On one hand, it was not difficult to gain buy-in from individual facilities to the concept of five IDNs working together as a purchasing coalition. “All of the CCG members already had processes in place that allowed decisions to be made at the corporate level,” explains Rosenblatt. “This was one of the important criteria for each member in the collaborative.”
Still, the alliance has faced its share of challenges over the years. Initially, it was difficult to consolidate data across five of the largest nonprofit health systems in the country, says Wright. “The consolidation was critical because it allowed the five principals to make informed decisions on contracts, and it showed the vendor community that the group could measure contract performance and compliance.”
Physician preference items presented another challenge. “In the early days, we focused on commodities and nursing items – categories that are naturally easier for us to standardize,” says Rosenblatt. “As we matured, we began to undertake physician preference items, especially where real competition existed between suppliers.” But, capital agreements have been difficult to work on together, he points out. “The way capital is sourced within our IDNs is often based on local preference, existing contracts, infrastructure and, of course, available funding.”
Finally, supplier interactions can be particularly challenging, notes Brady. “Many suppliers have a national presence, but not a substantial local one in every market we serve,” he says. “Service agreements are a difficult category, as service levels can vary widely across the country. In these instances, successful implementation can be a challenge.”
Road to success
CCG has come a long way in the last five years, and it has no intention of slowing down any time soon. “The footprint of CCG stretches from the East Coast, across the Heartland to the West Coast and Alaska, with little overlap in our geographic service areas,” says Owen. “One of the questions I am frequently asked is, ‘Do we have to be a Catholic hospital to be an affiliate?’ The answer is no.”

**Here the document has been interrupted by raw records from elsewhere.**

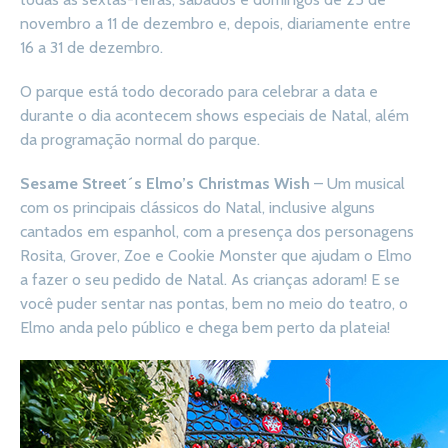
novembro a 11 de dezembro e, depois, diariamente entre
16 a 31 de dezembro.
O parque está todo decorado para celebrar a data e
durante o dia acontecem shows especiais de Natal, além
da programação normal do parque.
Sesame Street´s Elmo’s Christmas Wish
– Um musical
com os principais clássicos do Natal, inclusive alguns
cantados em espanhol, com a presença dos personagens
Rosita, Grover, Zoe e Cookie Monster que ajudam o Elmo
a fazer o seu pedido de Natal. As crianças adoram! E se
você puder sentar nas pontas, bem no meio do teatro, o
Elmo anda pelo público e chega bem perto da plateia!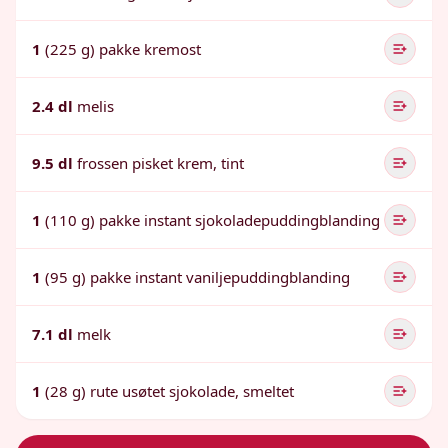
1
(225 g) pakke kremost
2.4 dl
melis
9.5 dl
frossen pisket krem, tint
1
(110 g) pakke instant sjokoladepuddingblanding
1
(95 g) pakke instant vaniljepuddingblanding
7.1 dl
melk
1
(28 g) rute usøtet sjokolade, smeltet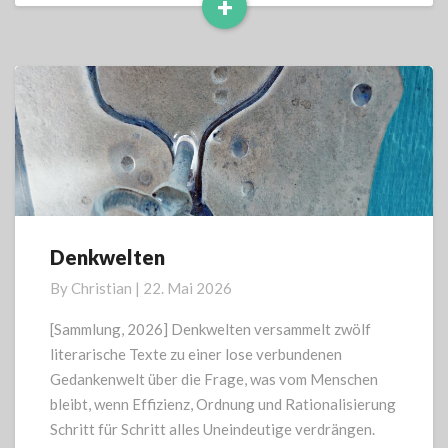
+
Read
More
Denkwelten
Denkwelten
By
Christian
|
22. Mai 2026
[Sammlung, 2026] Denkwelten versammelt zwölf
literarische Texte zu einer lose verbundenen
Gedankenwelt über die Frage, was vom Menschen
bleibt, wenn Effizienz, Ordnung und Rationalisierung
Schritt für Schritt alles Uneindeutige verdrängen.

“We are open to adding new members as long as the organization has the same values, decision-making ability and is a good fit,” adds Callahan. “However, what we have is working well, and we will only consider new members in a very strategic manner.”
“When CCG was in its infancy, the supplier community was justifiably skeptical,” says Kevin Opheim, group vice president, Premier. “Could five large, complex IDNs work together in a cohesive fashion to drive commitment across their respective systems? The CCG leadership was confident that they could do just that. CCG started with less challenging categories such as office products and nutritionals, learning how to scale and operationalize these initiatives. In doing so, they earned the trust of the clinical constituents, and today are in the process of standardizing products such as coronary stents and endomechanical devices. The CCG has demonstrated to manufacturers and to their own organizations their ability to move market share when there is significant economic value for the organizations they serve.”
“The leaders of CCG have close to a century of healthcare supply chain and clinical experience collectively, so their approach is pragmatic and grounded in reality,” adds Dave Edwards, vice president of supplier relations and business development, Premier. “They are discriminating in the categories they choose to go after, often relying on Premier’s clinical sourcing process to ensure that the products they are considering are efficacious. They leverage the three variables that matter most to suppliers: volume, commitment and time. As big systems individually and an enormous presence together, they are highly compliant, having become adept at accelerating the product conversion process by adopting best practices across their systems during important implementations. As such, they are earning very aggressive price points.”